**How to complete this task:**
Say how many lines in the data hold "SQUARE". Nothing else belongs in the answer.

(Provided data)

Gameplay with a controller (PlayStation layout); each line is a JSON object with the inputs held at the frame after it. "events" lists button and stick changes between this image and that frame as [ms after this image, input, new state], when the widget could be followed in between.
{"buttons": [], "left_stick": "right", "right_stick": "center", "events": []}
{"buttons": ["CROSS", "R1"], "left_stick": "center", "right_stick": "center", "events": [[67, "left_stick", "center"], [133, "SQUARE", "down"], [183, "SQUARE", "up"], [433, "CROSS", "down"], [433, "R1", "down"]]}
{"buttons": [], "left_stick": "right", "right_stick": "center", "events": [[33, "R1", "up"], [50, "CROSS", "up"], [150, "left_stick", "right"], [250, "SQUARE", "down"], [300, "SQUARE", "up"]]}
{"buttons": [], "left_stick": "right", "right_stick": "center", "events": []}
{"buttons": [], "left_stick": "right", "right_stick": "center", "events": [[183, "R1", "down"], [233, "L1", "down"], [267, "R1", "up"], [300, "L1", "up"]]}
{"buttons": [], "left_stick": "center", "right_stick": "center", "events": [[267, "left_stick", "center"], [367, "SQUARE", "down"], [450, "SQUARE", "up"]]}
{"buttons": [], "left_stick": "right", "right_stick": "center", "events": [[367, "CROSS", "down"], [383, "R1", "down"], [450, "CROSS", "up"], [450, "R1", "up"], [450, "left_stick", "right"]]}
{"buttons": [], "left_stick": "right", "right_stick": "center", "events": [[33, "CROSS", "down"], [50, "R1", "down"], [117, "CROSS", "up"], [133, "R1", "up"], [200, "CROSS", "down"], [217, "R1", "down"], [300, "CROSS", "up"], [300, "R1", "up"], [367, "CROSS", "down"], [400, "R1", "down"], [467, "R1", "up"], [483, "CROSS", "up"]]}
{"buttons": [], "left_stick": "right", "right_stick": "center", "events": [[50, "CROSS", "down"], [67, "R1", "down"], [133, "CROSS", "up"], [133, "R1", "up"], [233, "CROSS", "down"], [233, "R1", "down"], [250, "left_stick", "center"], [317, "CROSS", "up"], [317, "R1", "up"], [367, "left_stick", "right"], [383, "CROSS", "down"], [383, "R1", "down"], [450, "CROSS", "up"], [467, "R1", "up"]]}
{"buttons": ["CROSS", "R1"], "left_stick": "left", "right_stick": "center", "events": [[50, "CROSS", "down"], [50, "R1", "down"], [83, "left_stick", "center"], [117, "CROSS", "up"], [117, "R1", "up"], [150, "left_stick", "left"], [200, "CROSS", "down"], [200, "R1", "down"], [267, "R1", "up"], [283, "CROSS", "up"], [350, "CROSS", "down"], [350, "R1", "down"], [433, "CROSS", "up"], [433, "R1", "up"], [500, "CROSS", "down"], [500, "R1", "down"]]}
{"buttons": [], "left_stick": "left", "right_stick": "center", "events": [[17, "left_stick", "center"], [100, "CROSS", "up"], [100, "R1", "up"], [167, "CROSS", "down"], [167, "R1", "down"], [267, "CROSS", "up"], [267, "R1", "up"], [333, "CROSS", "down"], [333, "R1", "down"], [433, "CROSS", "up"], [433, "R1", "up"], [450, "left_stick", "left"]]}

(End Provided data)

**Result of this exercise:**
3